Take a moment to lament the outcome of these statements. Why this happens is because neither 0.2 nor 0.1 are exactly representable in IEEE-754 floating-point formats. When the depression subsides, I recommend that you spend a couple hours of your time writing a part quantization script. This is a bit more work than it sounds at first, because of how you have to treat non-axis-aligned parts. If buildings are contained in Models and are not world-axis-aligned, you can choose a primary part that represents the axis of the building, temporarily set it to Identity rotation (Model:SetPrimaryPartCFrame(CFrame.new()), quantize the position of all parts in the model that are axis-aligned by direct CFrame setting, then rotate the building back into place.

Run a fixing script on a copy of your place, and save backups. Such an operation is not always easy to just Ctrl-Z undo. You will also realize after you run a script like this, that there are some types of parts that you have to special-case (parts that should not be quantized).

Understand that if you quantize a place to 0.2 or 0.1, some values still might not show as exact multiples of 0.2 or 0.1 because of the aforementioned limitation of floating point.

1 Like

So you’re saying these floating point errors compile not just with position & rotation but also scale?

Why would it be happening for only one of our developers and not the rest? And I can understand these issues occurring with position & rotation (simply moving them does that sometimes), but how would this happen with the scale of all the parts in an entire building?

Not sure if this will be helpful to this specific one. But it could also be applied to scale down buildings using division.
What i like to do when i turn miniature buildings into big ones is that i get a part and i use it to see how many studs tall it is, then set that as the grid size. So say the building is 14 studs tall, and i want it to be 140 studs tall. All i have to do is set the grid to 14 studs then scale it up 10 times.

I have not seen this problem happen with scaling a single part, but if one of your builders scales Models, that could easily account for it. Errors in rotation will also be magnified by scaling, so if something was rotated and ended up just slightly off axis w.r.t the model’s bounding box (or primary part), it won’t scale perfectly anymore.

For issues of gross scale problems, it’s definitely worth finding out what build tools the affected builder uses.

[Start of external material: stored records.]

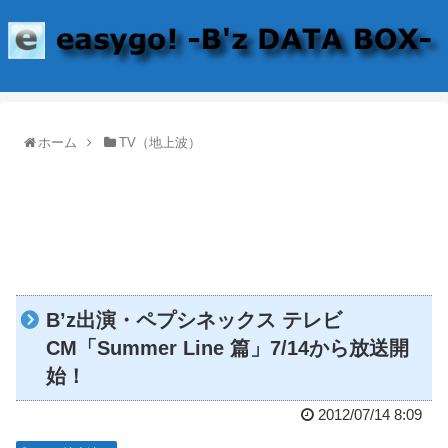
ホーム
TV（地上波）
B’z出演・ペプシネックス テレビ
CM「Summer Line 篇」7/14から放送開
始！
2012/07/14 8:09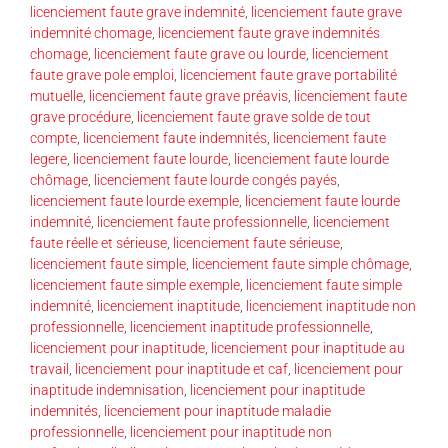
licenciement faute grave indemnité
,
licenciement faute grave
indemnité chomage
,
licenciement faute grave indemnités
chomage
,
licenciement faute grave ou lourde
,
licenciement
faute grave pole emploi
,
licenciement faute grave portabilité
mutuelle
,
licenciement faute grave préavis
,
licenciement faute
grave procédure
,
licenciement faute grave solde de tout
compte
,
licenciement faute indemnités
,
licenciement faute
legere
,
licenciement faute lourde
,
licenciement faute lourde
chômage
,
licenciement faute lourde congés payés
,
licenciement faute lourde exemple
,
licenciement faute lourde
indemnité
,
licenciement faute professionnelle
,
licenciement
faute réelle et sérieuse
,
licenciement faute sérieuse
,
licenciement faute simple
,
licenciement faute simple chômage
,
licenciement faute simple exemple
,
licenciement faute simple
indemnité
,
licenciement inaptitude
,
licenciement inaptitude non
professionnelle
,
licenciement inaptitude professionnelle
,
licenciement pour inaptitude
,
licenciement pour inaptitude au
travail
,
licenciement pour inaptitude et caf
,
licenciement pour
inaptitude indemnisation
,
licenciement pour inaptitude
indemnités
,
licenciement pour inaptitude maladie
professionnelle
,
licenciement pour inaptitude non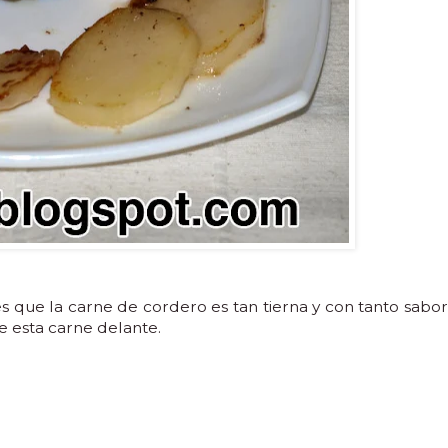
es que la carne de cordero es tan tierna y con tanto sabor
e esta carne delante.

It doesn’t require a plugin to get weird position and size errors over time, but of course a plugin could contribute and be the root cause. But general building workflow should also be considered. Like, is there a builder who regularly rotates whole buildings and then scales them (intentionally or accidentally).

In general, when using the Ctrl-3 scaling tool on a model, with an increment like 0.2, the increment is applied to the longest side of the bounding box, so only the dimension of a part that is the full width of the BB along that axis is going to scale by the increment, and only along that axis. All other times (including nearly all real-world use cases, scaling of the parts inside the model is by some other increment, their size in the BB’s longest direction proportional to the BB size in that direction IIRC).

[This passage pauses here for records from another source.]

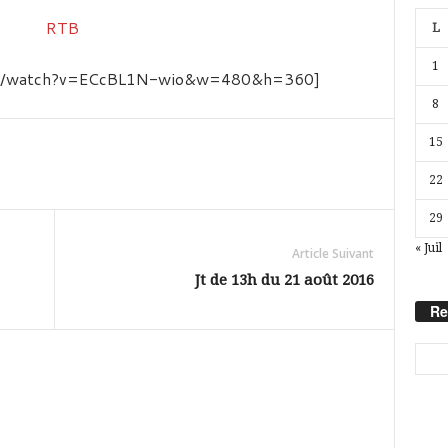
L
1
com/watch?v=ECcBL1N-wio&w=480&h=360]
8
15
22
29
« Juil
Article Suivant
Jt de 13h du 21 août 2016
Re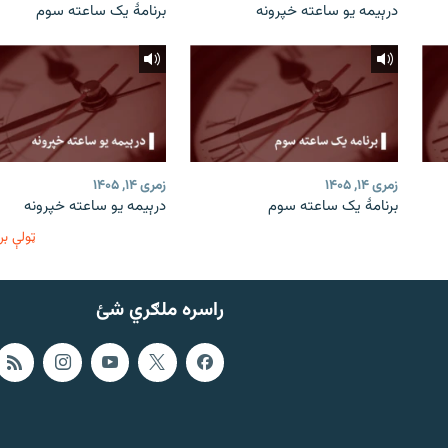
درېیمه یو ساعته خپرونه
برنامۀ یک ساعته سوم
زمری ۱۴, ۱۴۰۵
زمری ۱۴, ۱۴۰۵
برنامۀ یک ساعته سوم
درېیمه یو ساعته خپرونه
ټولې بر
راسره ملګري شئ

Your example of 11.4 x x 18 x 1 becoming 11.32 x 17.873 x 0.993 is a pretty uniform loss of ~7% on all axes, which suggests scaling of a part inside a model that did not fill the model or was rotated a tiny bit.

1 Like

If they’ve resized anything (shift-clicking on one of the scaling circles) then it won’t scale with the increment. Unlikely, but if things were found to be too small this might’ve caused the issue.